Mit der Form steigt die Erwartung

Es war mal wieder lange ruhig hier. Der Grund: meine Triathlon-Aktivitäten liefen einfach rund in den letzten Monaten. Das bereitet einerseits große Freude, andererseits gab es tatsächlich nicht viel außergewöhnliches zu berichten. Dafür hat mir die Hitzeschlacht am vergangenen Wochenende im Kraichgau nun wieder einen Anlass für einen neuen Blog-Post gegeben.

Saisonstart nach Plan

Meine Vorbereitung auf den Ironman Frankfurt verliefen und verlaufen diese Saison bislang tatsächlich nach Plan und ich konnte mich regelmäßig über kleine Fortschritte freuen.
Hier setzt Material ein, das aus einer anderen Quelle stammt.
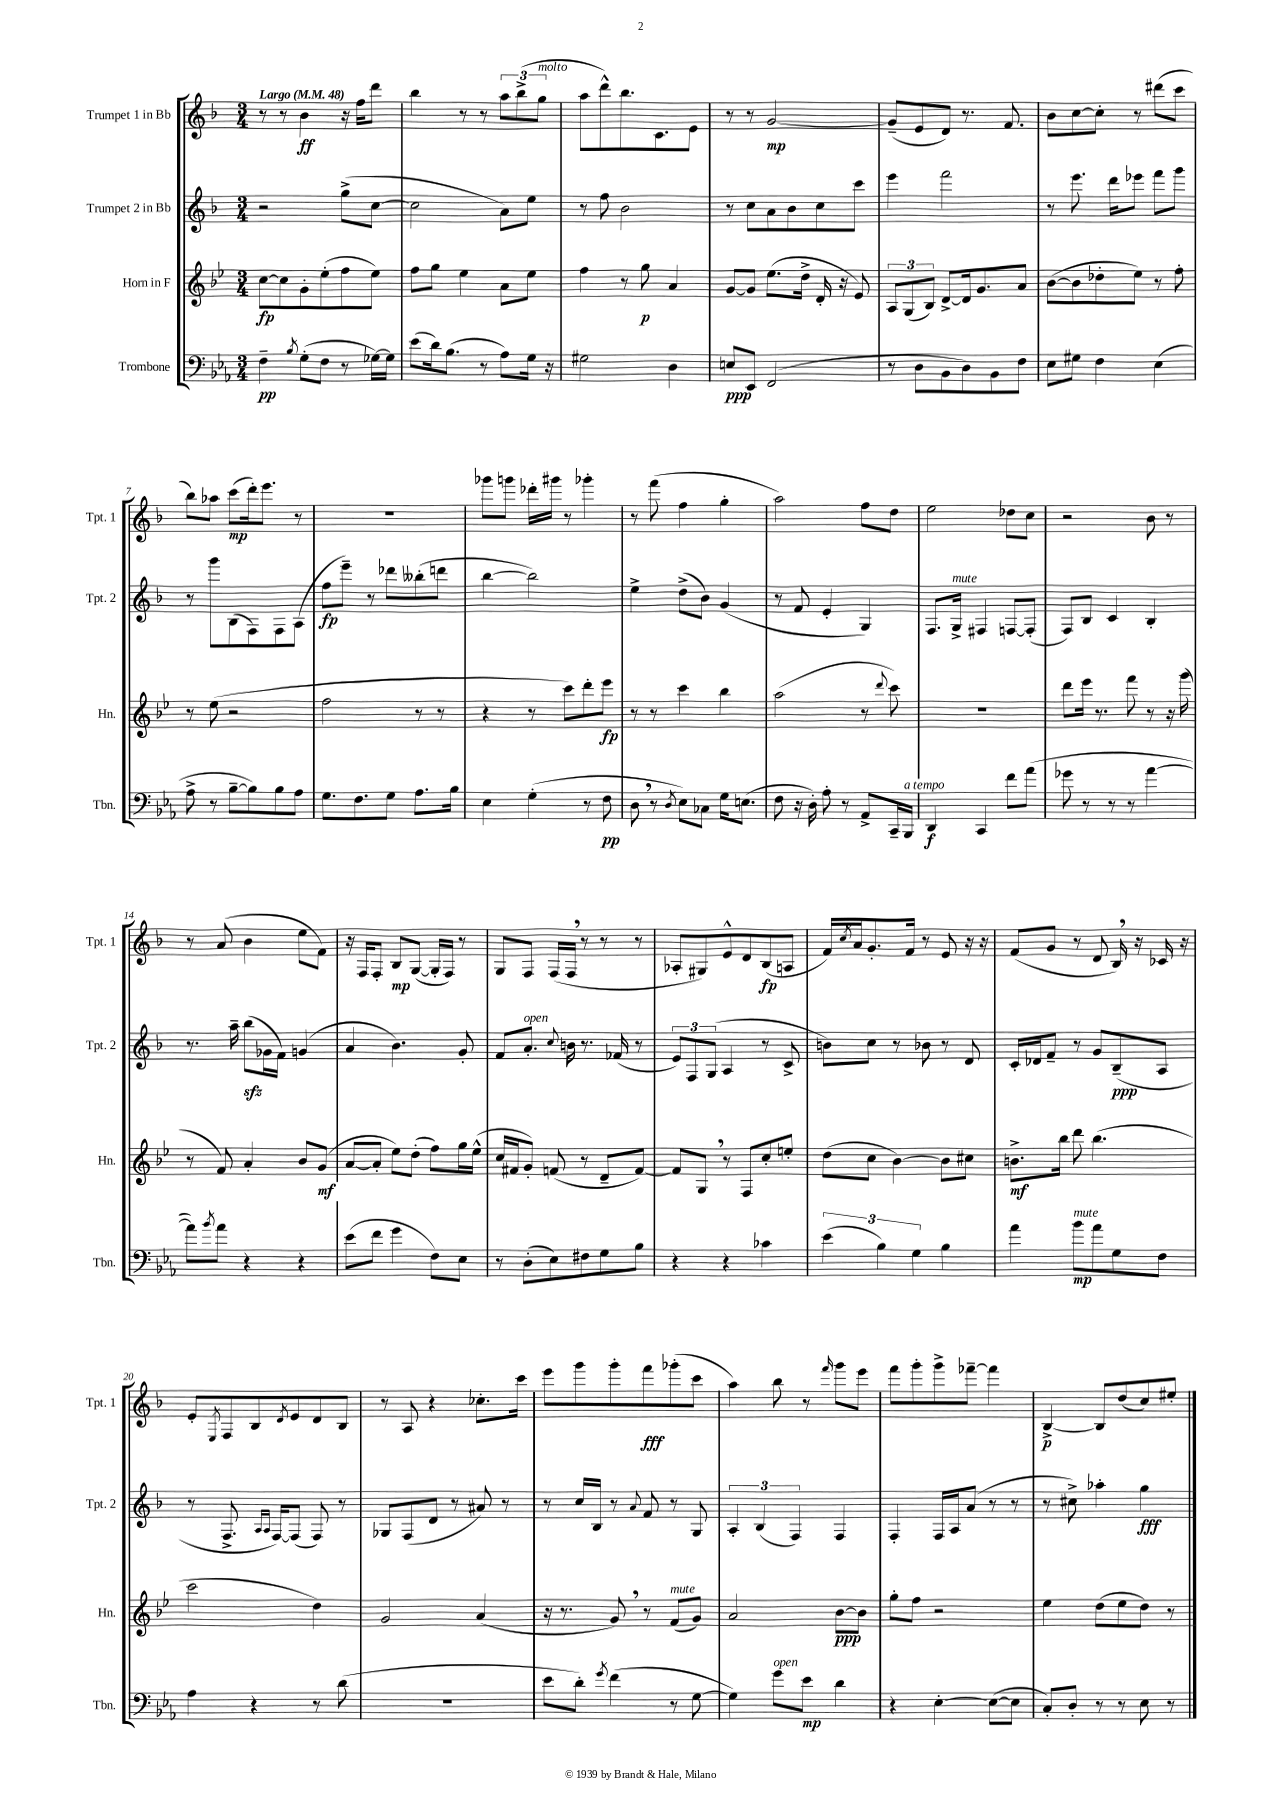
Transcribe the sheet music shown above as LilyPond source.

<<
\new StaffGroup <<
\new Staff = "s0" \with { instrumentName = "Trumpet 1 in Bb" shortInstrumentName = "Tpt. 1" } {
    \clef treble \key f \major \numericTimeSignature \time 3/4 \tempo "Largo" 4 = 48
    r8 r8 bes'4\ff r16 f''16 d'''8 |
    bes''4 r8 r8 \tuplet 3/2 { a''8 bes''8->( g''8^\markup { \italic "molto" } } |
    a''8 d'''8-^) bes''8. c'8. e'8 |
    r8 r8 g'2~\mp |
    g'8--( e'8 d'8) r8. f'8. |
    bes'8 c''8~ c''8-. r8 dis'''8( c'''8 |
    bes''8) aes''8 c'''8\mp( d'''16-.) e'''8. r8 |
    R2. |
    ges'''8 g'''8 des'''16-. gis'''16 r8 ges'''4-. |
    r8 f'''8( f''4 g''4-. |
    a''2) f''8 d''8 |
    e''2 des''8 c''8 |
    r2 bes'8 r8 |
    r8 a'8( bes'4 e''8 f'8) |
    r16 f16 f8-. bes8\mp g8~( g16-. f16) r8 |
    g8 f8 f16( f16 \breathe r8 r8 r8 |
    aes8-. gis8) e'8-^ d'8 bes8\fp( a8 |
    f'16) \acciaccatura { c''8 } a'16 g'8.-. f'16 r8 e'8 r16 r16 |
    f'8( g'8 r8 d'8 bes16) \breathe r16 ces'16 r16 |
    e'8-. \acciaccatura { e8 } f8 bes8 \acciaccatura { d'8 } e'8 d'8 bes8 |
    r8 a8 r4 ces''8.-. c'''16 |
    e'''8 g'''8 g'''8-. f'''8\fff ges'''8-.( c'''8 |
    a''4) bes''8 r8 \grace { f'''16 } g'''8 e'''8 |
    f'''8 g'''8-. g'''8-> fes'''8~-- fes'''4 |
    bes4~->\p bes8 d''8( c''8) eis''8-. \bar "|." |
}
\new Staff = "s1" \with { instrumentName = "Trumpet 2 in Bb" shortInstrumentName = "Tpt. 2" } {
    \clef treble \key f \major \numericTimeSignature \time 3/4
    r2 g''8->( c''8~ |
    c''2 a'8) e''8 |
    r8 f''8 bes'2 |
    r8 c''8 a'8 bes'8 c''8 c'''8 |
    e'''4 f'''2 |
    r8 e'''8. d'''16 ees'''8 f'''8 g'''8 |
    r8 g'''8 bes8( f8) f8 a8( |
    f''8\fp e'''8--) r8 des'''8 beses''8-.( d'''8 |
    bes''4~ bes''2) |
    e''4-> d''8->( bes'8) g'4( |
    r8 f'8 e'4-. g4) |
    f8. g16->^\markup { \italic "mute" } fis4 f8~ f8-.( |
    f8) bes8 c'4 bes4-. |
    r8. a''16-- bes''8\sfz( ges'16 f'16) g'4( |
    a'4 bes'4.) g'8-. |
    f'8 a'8.-.^\markup { \italic "open" } \appoggiatura { c''8 } b'16 r8. fes'16( r8 |
    \tuplet 3/2 { e'8) f8 g8( } a4 r8 c'8-> |
    b'8) c''8 r8 bes'8 r8 d'8 |
    c'16-. des'16 f'8-- r8 g'8 bes8--\ppp( a8 |
    r8 f8.-> \grace { a16 a16 } f16~) f8( f8) r8 |
    ges8 f8( d'8 r8 ais'8) r8 |
    r8 c''16 bes16 r8 \appoggiatura { a'8 } f'8 r8 g8 |
    \tuplet 3/2 { a4-. bes4( f4) } f4 |
    f4-. f16 a16 a'8( r8 r8 |
    r8 cis''8->) aes''4-. g''4\fff \bar "|." |
}
\new Staff = "s2" \with { instrumentName = "Horn in F" shortInstrumentName = "Hn." } {
    \clef treble \key bes \major \numericTimeSignature \time 3/4
    c''8~\fp c''8 g'8-. ees''8-.( f''8 ees''8) |
    f''8 g''8 ees''4 a'8 ees''8 |
    f''4 r8 g''8\p a'4 |
    g'8~ g'8 ees''8.( d''16-> d'16-. r16 ees'8) |
    \tuplet 3/2 { a8 g8( bes8) } d'8~-> d'16 g'8. a'8 |
    bes'8~( bes'8 des''8-. ees''8) r8 f''8-. |
    r8 ees''8( r2 |
    f''2 r8 r8 |
    r4 r8 c'''8) d'''8-. ees'''8\fp |
    r8 r8 c'''4 bes''4 |
    a''2( r8 \appoggiatura { d'''8 } c'''8) |
    R2. |
    d'''8 ees'''16 r8. f'''8 r8 r16 g'''16( |
    r8 f'8) a'4-. bes'8 g'8\mf( |
    a'8~ a'8-. ees''8) d''8-.( f''8) g''16 ees''16-^( |
    c''16 fis'16 g'8-.) f'8( r8 d'8-- f'8~) |
    f'8 g8 \breathe r8 f8 c''8-. e''8-. |
    d''8( c''8 bes'4~) bes'8 cis''8 |
    b'8.->\mf bes''16 d'''8 bes''4.( |
    c'''2 d''4) |
    g'2 a'4( |
    r16 r8. g'8) \breathe r8 f'8^\markup { \italic "mute" }( g'8) |
    a'2 bes'8~\ppp bes'8 |
    g''8-. f''8 r2 |
    ees''4 d''8( ees''8 d''8) r8 \bar "|." |
}
\new Staff = "s3" \with { instrumentName = "Trombone" shortInstrumentName = "Tbn." } {
    \clef bass \key ees \major \numericTimeSignature \time 3/4
    f4--\pp \acciaccatura { bes8 } g8-.( f8 r8 ges16~) ges16 |
    ees'8( d'16) bes8.( r8 aes8) g16 r16 |
    gis2 d4 |
    e8\ppp ees,8 f,2( |
    r8 d8 bes,8 d8) bes,8 f8 |
    ees8 gis8 f4 ees4( |
    aes8-> r8 bes8~-- bes8) bes8 aes8 |
    g8. f8. g8 aes8. bes16 |
    ees4 g4-.( r8 f8\pp |
    d8 \breathe r8 \acciaccatura { d8 } ees8) ces8 g16 e8.( |
    f8 r16 d16-.) aes8-. r8 aes,8-> c,16-- bes,,16^\markup { \italic "a tempo" } |
    d,4\f c,4 f'8 aes'8( |
    ges'8 r8 r8 r8 aes'4~ |
    aes'8) \acciaccatura { bes'8 } aes'8 r4 r4 |
    ees'8( f'8 g'4 f8) ees8 |
    r8 d8-.( ees8) fis8 g8 bes8 |
    r4 r4 ces'4 |
    \tuplet 3/2 { ees'4( bes4) g4 } bes4 |
    aes'4 bes'8\mp^\markup { \italic "mute" } aes'8 g8 f8 |
    aes4 r4 r8 d'8( |
    R2. |
    ees'8 d'8-.) \acciaccatura { g'8 } f'4( r8 g8~ |
    g4) g'8^\markup { \italic "open" } ees'8\mp d'4 |
    r4 ees4~-. ees8~( ees8 |
    c8-.) d8-. r8 r8 ees8 r8 \bar "|." |
}
>>
>>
Angefangen von unserem Trainingslager mit dem Verein in Südfrankreich, während dessen ich die hohen Trainingsumfänge gut verkraftet habe, weiter mit einem ersten Sprint-Triathlon Test in Backnang, bei dem ich unerwartet Dritte wurde und schließlich zwei Liga-Wettkämpfe, bei denen ich mich verglichen mit den letzten Jahren relativ gut positionieren konnte.

 

Wenn also alles rund um einen Tick besser als im letzten Jahr läuft, was liegt näher als die Erwartung, dass auch die Mitteldistanz im Kraichgau, die ich dieses Jahr bereits zum dritten Mal absolviere, schneller sein wird als die 5:15 vom letzten Jahr?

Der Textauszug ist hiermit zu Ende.